Для того чтобы сделать доход крестьянина ниже предельного продукта труда, землевладельцы должны были договориться не переманивать людей друг у друга в поиске рабочей силы для обработки своей свободной земли. Фактически землевладельцы должны были образовать картель потребителей (монопсонистический картель), устанавливающий ренту, которую должны были платить крестьяне. В случае возникновения недостатка трудовых ресурсов у всех членов картеля образовывалась неиспользованная земля, и вследствие этого у каждого землевладельца появилось бы искушение заработать намного больше, предложив домохозяйствам слегка меньшую ренту и таким образом заполнив незанятую землю. Когда все землевладельцы следовали этой стратегии, земельная рента уменьшалась. Существуют огромные координационные издержки и высокий риск неудачи в координации и контроле запрета найма беглецов и остановки передвижения крестьян на землю, на которую аристократия пока еще не распространила свои права собственности. Разумно утверждать, что чем больше незанятой земли, тем сложнее соблюдать необходимую дисциплину внутри картеля. Хорошо известно, что картели по своей природе нестабильны. Однако когда труд становится уже не столь редким, стабильность картеля может повыситься. Политика короны, центральной власти, была решительно необходима для поддержания согласия между землевладельцами в том, что они не будут конкурировать между собой за рабочую силу из других владений, что мы можем назвать правилом «не нанимать беглых крестьян». Соблюдение этого правила было сложно отслеживать без помощи государства, за исключением густонаселенных местностей. Если бы землевладельцы могли переложить на государство административные и надзорные издержки, связанные с беглыми крестьянами, то стабильность крепостного права стала бы более вероятной.
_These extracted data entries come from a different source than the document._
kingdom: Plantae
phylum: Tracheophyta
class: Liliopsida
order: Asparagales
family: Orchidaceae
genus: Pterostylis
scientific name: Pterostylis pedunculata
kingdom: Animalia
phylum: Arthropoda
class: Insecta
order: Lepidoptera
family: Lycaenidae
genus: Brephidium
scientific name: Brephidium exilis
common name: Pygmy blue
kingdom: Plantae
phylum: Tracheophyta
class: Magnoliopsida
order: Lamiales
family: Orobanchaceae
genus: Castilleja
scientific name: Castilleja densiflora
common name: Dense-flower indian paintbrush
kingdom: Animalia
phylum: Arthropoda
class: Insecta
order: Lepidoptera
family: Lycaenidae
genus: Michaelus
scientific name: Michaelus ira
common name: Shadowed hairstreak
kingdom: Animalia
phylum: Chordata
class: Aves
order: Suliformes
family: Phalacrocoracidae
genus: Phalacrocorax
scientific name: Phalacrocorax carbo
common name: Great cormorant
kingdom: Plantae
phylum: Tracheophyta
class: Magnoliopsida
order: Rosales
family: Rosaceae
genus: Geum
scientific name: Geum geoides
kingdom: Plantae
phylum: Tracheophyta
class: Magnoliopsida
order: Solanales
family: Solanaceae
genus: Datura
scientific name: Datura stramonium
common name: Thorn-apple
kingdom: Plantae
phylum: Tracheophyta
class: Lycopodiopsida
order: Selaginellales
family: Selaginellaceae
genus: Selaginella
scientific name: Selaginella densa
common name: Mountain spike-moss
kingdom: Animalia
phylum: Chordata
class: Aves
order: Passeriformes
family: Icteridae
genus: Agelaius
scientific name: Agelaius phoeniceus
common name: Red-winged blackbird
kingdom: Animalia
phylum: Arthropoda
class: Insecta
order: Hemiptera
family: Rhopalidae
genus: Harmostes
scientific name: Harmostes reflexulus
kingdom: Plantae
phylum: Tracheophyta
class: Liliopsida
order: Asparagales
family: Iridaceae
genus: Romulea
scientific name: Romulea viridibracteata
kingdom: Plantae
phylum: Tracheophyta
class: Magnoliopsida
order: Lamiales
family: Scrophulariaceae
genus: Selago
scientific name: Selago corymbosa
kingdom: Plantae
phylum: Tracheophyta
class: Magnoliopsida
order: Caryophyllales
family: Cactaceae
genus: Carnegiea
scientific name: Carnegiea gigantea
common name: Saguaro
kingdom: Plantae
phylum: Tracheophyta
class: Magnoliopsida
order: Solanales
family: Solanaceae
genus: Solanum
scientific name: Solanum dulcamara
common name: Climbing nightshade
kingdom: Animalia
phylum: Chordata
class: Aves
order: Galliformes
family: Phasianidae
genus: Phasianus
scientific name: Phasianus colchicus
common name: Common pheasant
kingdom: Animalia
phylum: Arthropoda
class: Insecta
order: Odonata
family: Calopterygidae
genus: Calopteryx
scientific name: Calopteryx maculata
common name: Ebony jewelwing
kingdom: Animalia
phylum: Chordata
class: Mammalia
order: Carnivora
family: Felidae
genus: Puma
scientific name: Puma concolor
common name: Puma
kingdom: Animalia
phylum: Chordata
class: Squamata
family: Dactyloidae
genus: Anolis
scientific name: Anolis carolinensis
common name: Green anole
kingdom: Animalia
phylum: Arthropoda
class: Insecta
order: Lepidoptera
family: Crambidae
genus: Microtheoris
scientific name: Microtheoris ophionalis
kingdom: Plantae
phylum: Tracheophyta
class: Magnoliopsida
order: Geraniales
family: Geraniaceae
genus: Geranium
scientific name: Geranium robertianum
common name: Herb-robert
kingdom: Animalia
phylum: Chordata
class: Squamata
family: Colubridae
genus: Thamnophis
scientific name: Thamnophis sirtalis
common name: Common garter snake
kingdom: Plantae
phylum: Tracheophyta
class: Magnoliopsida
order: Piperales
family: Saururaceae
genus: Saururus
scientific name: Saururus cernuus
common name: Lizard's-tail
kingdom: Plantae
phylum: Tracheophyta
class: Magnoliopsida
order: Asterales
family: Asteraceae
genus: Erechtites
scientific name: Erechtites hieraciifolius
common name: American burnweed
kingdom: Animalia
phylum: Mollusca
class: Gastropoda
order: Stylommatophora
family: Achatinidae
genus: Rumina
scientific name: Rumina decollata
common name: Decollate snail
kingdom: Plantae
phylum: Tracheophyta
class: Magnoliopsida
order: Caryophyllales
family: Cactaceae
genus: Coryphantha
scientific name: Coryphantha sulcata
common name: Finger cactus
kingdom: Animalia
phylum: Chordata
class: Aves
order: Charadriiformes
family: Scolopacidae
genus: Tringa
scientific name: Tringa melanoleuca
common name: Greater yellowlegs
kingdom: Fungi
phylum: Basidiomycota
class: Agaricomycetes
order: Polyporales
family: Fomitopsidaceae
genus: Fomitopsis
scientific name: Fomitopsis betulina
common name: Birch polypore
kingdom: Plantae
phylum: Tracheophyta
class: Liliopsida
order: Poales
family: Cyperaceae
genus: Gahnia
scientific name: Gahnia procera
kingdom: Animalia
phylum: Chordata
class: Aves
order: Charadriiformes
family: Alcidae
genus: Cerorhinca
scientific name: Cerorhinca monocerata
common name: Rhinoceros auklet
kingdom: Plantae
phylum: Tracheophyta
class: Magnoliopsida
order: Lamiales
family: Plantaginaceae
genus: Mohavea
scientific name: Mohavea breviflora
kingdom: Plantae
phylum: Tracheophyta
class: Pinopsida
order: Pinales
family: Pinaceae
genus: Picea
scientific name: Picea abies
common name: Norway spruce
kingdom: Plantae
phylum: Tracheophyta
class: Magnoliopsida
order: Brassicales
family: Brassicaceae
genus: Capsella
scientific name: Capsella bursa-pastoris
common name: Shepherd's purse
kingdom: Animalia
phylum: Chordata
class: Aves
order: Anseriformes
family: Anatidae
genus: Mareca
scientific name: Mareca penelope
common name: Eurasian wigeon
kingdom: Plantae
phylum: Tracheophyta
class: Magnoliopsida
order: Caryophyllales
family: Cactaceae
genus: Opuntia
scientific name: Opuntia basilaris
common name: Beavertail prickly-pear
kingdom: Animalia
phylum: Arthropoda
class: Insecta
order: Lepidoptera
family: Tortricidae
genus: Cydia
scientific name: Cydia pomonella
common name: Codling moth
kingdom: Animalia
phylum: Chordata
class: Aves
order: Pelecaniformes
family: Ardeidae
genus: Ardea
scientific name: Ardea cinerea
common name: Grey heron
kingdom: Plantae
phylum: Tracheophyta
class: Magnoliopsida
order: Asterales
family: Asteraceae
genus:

Однако до содействия государства было далеко. Государство могло провозгласить права собственности на пограничные земли и поднять таким образом доходы, облагая налогами жителей таких земель. На землях, которые не были пограничными, государство часто конкурировало с землевладельцами за ренту. С этой точки зрения государство имело мало заинтересованности в поддержании крепостного права или в содействии его установлению.